While The Red Shoes may be a bit niche, set in the rarefied atmosphere of ballet, most should identify with its themes. Furthermore, the bravura 15-minute ballet sequence is one of the finest things ever committed to film.
#4. The Life and Death of Colonel Blimp (1943)

Winston Churchill tried to stop the production of this film because he felt it would damage morale during the war effort. Although it lightly satirizes the old guard of the British military hierarchy, he missed the point. The Life and Death of Colonel Blimp takes a step back from the immediate horrors of WWII to lament the passing of an era of gentlemanly warfare, and perpetuates the myth of the English as sporting and morally superior in their conflicts.

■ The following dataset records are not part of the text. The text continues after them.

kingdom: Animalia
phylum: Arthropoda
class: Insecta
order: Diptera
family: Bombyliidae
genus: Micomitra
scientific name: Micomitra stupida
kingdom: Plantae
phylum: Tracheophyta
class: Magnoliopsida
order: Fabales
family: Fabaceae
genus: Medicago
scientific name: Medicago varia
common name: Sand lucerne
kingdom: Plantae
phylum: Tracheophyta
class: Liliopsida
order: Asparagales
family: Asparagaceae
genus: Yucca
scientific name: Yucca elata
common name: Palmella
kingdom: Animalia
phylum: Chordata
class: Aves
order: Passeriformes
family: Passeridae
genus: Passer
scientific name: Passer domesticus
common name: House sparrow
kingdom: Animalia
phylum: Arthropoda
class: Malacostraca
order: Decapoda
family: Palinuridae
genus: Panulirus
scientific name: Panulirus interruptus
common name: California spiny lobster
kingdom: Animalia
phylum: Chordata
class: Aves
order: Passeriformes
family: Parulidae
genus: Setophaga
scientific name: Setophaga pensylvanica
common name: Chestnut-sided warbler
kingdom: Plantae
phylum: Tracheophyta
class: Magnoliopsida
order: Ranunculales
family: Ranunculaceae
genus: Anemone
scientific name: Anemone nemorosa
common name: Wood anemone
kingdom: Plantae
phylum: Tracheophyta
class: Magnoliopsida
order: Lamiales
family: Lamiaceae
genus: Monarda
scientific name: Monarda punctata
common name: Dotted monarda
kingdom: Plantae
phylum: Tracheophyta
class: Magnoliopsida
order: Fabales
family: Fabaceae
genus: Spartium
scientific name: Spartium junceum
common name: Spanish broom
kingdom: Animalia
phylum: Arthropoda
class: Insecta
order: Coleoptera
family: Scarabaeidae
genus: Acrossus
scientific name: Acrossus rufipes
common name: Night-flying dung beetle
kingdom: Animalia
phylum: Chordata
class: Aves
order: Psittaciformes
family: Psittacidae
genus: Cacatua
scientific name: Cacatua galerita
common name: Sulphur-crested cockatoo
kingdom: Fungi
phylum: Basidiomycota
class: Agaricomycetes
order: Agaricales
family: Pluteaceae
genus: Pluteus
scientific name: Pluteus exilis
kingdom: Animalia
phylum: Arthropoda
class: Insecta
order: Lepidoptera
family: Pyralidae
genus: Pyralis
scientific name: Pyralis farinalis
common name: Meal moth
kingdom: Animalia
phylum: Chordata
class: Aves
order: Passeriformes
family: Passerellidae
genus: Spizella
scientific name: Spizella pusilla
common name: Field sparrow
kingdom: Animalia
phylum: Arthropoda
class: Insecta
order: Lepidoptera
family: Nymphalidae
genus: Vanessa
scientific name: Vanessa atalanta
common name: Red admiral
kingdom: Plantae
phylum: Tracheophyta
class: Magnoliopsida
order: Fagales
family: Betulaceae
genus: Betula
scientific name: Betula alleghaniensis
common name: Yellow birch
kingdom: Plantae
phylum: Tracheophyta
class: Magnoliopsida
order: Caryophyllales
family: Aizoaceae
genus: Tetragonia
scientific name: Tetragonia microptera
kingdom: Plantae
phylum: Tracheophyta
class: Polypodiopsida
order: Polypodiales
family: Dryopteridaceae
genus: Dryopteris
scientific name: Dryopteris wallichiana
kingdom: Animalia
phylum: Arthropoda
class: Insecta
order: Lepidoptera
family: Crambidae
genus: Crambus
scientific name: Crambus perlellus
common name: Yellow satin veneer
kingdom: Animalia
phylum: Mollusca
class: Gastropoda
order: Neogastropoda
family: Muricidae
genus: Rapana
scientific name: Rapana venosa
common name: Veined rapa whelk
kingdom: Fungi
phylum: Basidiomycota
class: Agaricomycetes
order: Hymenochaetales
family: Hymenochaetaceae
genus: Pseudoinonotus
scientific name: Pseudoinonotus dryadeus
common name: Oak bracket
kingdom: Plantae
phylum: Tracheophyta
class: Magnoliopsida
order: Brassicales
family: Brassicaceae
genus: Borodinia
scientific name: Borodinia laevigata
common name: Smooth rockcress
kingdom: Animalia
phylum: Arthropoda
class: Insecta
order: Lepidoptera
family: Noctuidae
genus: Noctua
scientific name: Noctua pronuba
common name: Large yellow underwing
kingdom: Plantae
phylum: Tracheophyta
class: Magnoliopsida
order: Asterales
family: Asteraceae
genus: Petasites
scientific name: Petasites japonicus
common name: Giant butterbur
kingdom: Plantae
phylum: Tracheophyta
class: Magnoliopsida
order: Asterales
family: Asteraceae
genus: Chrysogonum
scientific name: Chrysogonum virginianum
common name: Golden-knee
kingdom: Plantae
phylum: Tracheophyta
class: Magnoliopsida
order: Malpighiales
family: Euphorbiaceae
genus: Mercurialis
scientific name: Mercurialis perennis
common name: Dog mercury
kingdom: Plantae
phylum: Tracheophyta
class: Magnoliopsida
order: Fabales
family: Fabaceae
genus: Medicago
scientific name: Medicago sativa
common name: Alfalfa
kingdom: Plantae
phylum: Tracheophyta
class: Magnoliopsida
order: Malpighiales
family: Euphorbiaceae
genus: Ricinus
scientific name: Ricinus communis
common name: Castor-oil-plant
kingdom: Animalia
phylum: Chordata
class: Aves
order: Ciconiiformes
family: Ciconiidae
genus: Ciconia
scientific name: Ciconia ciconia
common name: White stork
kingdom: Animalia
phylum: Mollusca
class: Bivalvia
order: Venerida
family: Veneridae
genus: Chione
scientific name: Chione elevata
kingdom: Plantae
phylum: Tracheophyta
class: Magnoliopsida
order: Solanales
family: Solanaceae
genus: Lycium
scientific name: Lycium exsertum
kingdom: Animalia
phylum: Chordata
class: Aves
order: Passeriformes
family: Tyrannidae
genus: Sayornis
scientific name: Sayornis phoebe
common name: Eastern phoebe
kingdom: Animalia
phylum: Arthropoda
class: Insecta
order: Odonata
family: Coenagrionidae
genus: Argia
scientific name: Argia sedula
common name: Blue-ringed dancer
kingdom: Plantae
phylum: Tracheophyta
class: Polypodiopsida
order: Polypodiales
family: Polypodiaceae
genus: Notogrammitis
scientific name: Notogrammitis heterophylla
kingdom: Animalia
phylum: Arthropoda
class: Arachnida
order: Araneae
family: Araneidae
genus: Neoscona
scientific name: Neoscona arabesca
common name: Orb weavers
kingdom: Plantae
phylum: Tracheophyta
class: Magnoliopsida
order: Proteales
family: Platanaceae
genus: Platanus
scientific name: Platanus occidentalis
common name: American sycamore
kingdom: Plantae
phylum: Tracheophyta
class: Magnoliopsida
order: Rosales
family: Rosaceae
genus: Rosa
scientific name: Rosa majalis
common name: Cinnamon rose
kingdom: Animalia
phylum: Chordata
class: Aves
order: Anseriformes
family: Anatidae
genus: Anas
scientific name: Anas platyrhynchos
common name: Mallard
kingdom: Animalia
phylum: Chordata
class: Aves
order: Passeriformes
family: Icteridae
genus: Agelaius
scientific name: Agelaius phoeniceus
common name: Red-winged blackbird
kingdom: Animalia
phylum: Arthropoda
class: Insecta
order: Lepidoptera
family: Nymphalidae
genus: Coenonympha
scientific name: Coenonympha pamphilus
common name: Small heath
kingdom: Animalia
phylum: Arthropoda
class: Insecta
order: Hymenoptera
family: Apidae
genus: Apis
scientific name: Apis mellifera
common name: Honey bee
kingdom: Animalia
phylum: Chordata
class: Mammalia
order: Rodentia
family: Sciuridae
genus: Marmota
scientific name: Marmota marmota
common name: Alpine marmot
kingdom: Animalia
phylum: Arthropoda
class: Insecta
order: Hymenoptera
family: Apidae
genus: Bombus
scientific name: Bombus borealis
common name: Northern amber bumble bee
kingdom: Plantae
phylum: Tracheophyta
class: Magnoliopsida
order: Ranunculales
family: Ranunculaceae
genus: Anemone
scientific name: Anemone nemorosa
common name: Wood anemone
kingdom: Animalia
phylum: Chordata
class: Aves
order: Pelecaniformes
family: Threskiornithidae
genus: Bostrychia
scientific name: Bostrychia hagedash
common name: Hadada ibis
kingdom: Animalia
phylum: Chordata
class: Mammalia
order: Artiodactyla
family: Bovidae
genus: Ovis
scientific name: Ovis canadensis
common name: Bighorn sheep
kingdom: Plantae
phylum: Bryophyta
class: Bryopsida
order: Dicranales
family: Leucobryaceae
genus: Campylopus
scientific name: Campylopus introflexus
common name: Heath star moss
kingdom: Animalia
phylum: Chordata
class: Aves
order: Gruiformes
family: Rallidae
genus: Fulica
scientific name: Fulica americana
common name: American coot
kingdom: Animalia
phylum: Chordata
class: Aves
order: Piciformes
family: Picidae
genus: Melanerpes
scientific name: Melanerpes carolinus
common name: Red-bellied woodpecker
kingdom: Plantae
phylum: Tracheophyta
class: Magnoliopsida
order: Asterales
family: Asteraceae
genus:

This is a little difficult to swallow from a modern perspective—the massacre of Jallianwala Bagh, Bloody Sunday and the sinking of the Belgrano are just a few examples of how we haven’t always punched above the belt.
Politics aside, the film is deeply magnanimous about the friendship between English military man Clive Candy (Roger Livesey) and his lifelong German friend Theo Kretschmar-Schuldorff (Anton Walbrook). Their bromance begins after a duel for the honour of each man’s country, survives The Great War, and deep into World War II.
Few films chart the trajectory of a man’s life with such poignancy. At the best part of three hours long, it doesn’t feel a minute too long, thanks to the gracious presence of Livesey and the dignified Walbrook. The Life and Death of Colonel Blimp was Powell and Pressburger’s second collaboration, and their first in the luxurious technicolour that would become the hallmark of their most beloved productions.
#5. A Canterbury Tale (1944)

Beguiling and elusive, A Canterbury Tale is perhaps Powell and Pressburger’s most enigmatic work. All of their great films are uniquely their own thing, but this more than any of the others defies standard categorisation. Like The Life and Death of Colonel Blimp, it presents (a longer) chapter of WWII as an overall narrative of the British Isles. This was a brave stance given that this vision Englishness was in grave danger of extinction if the Allies lost.
Instead of conforming to a genre, A Canterbury Tale is more interested in tracing a line between the modern world and the pilgrims of Geoffrey Chaucer’s era. The theme is delicately observed, creating a sense of profound historical resonance. The villain is also a guardian of a certain English way of life, and while the bittersweet finale feels deeply spiritual, it is not a religious film.